Conveniently passing the buck, the Mayor has accused the PPCB of going soft on industries that discharge untreated effluents into the MC’s sewers and failing to expedite work on common effluent treatment plants. Amid the blame game, various stakeholders are missing the point that it is their joint responsibility to keep the water bodies clean. In November last year, the NGT had slapped a fine of Rs 50 crore on the Punjab Government for the pollution of Sutlej and Beas rivers due to unchecked industrial discharge. The tribunal had particularly taken a serious note of the large-scale deaths of fish due to molasses leakage from a sugar mill at Kiri Afghana village in Gurdaspur district in May 2018.

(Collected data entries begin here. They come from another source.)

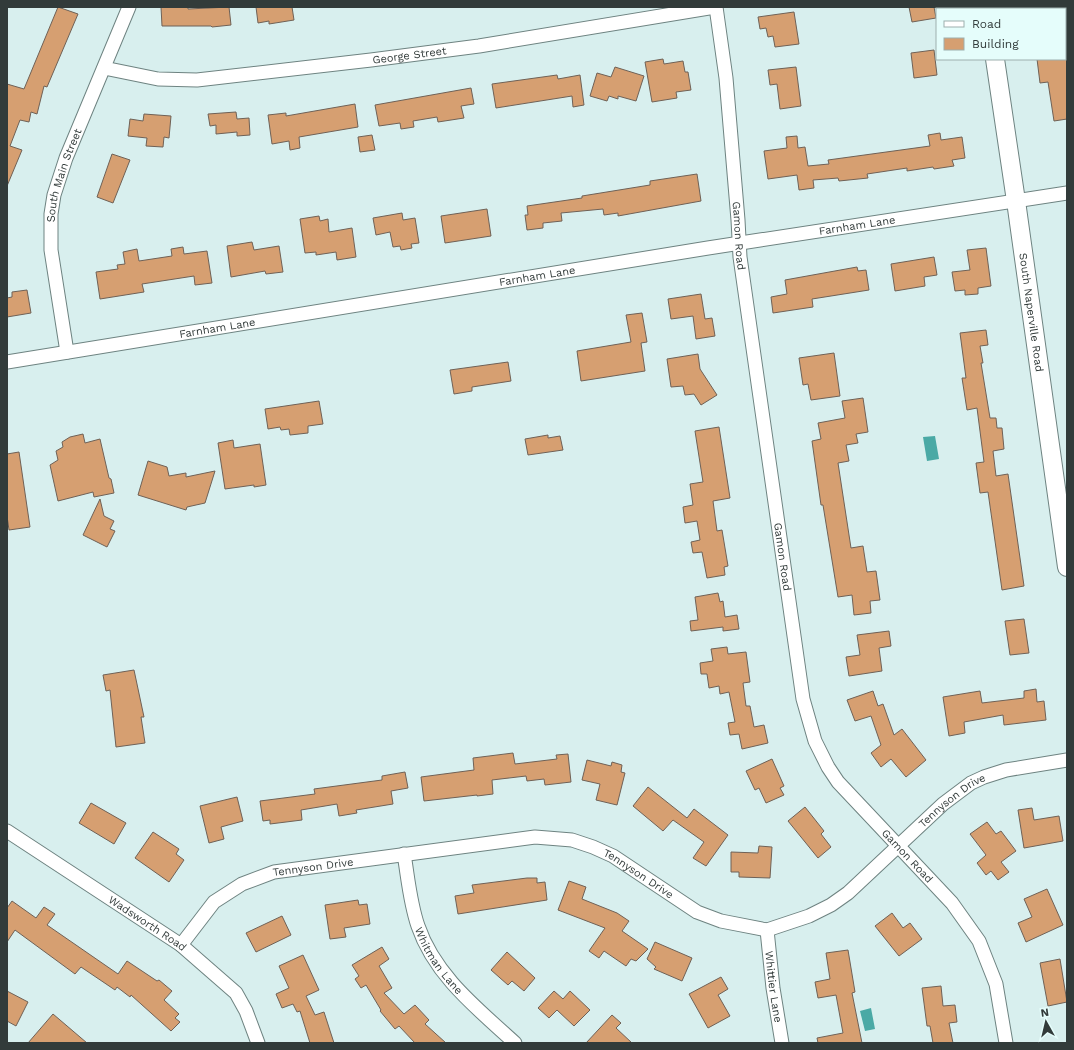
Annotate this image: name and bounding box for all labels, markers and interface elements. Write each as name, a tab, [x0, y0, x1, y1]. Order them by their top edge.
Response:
legend	[936, 8, 1066, 60]
text: Road	[972, 17, 1001, 31]
text: Building	[972, 37, 1019, 51]
street label: George Street	[372, 44, 448, 67]
street label: South Main Street	[45, 126, 85, 222]
street label: Gamon Road	[729, 201, 748, 271]
street label: Farnham Lane	[818, 213, 896, 238]
street label: South Naperville Road	[1016, 252, 1046, 373]
street label: Farnham Lane	[498, 264, 576, 289]
street label: Farnham Lane	[178, 316, 256, 341]
street label: Gamon Road	[771, 522, 794, 592]
street label: Tennyson Drive	[916, 771, 988, 830]
street label: Gamon Road	[879, 827, 936, 886]
street label: Tennyson Drive	[601, 847, 676, 901]
street label: Tennyson Drive	[272, 855, 354, 879]
street label: Wadsworth Road	[106, 893, 189, 954]
street label: Whitman Lane	[412, 925, 465, 997]
street label: Whittier Lane	[762, 950, 785, 1023]
north arrow	[1026, 1002, 1066, 1042]
text: N	[1040, 1006, 1050, 1020]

It’s regrettable that the authorities rouse themselves to action only when they are pulled up by the green panel. The prospect of a Kiri Afghana-like ecological disaster, besides a lethal epidemic of water-borne diseases, looms large. The onus is on the government to crack the whip on industries and civic bodies whose irresponsible actions are wreaking havoc on Punjab’s natural resources. Initiating proceedings under stringent provisions of the Water Act, including imprisonment that may extend to six years, can act as a potent deterrent.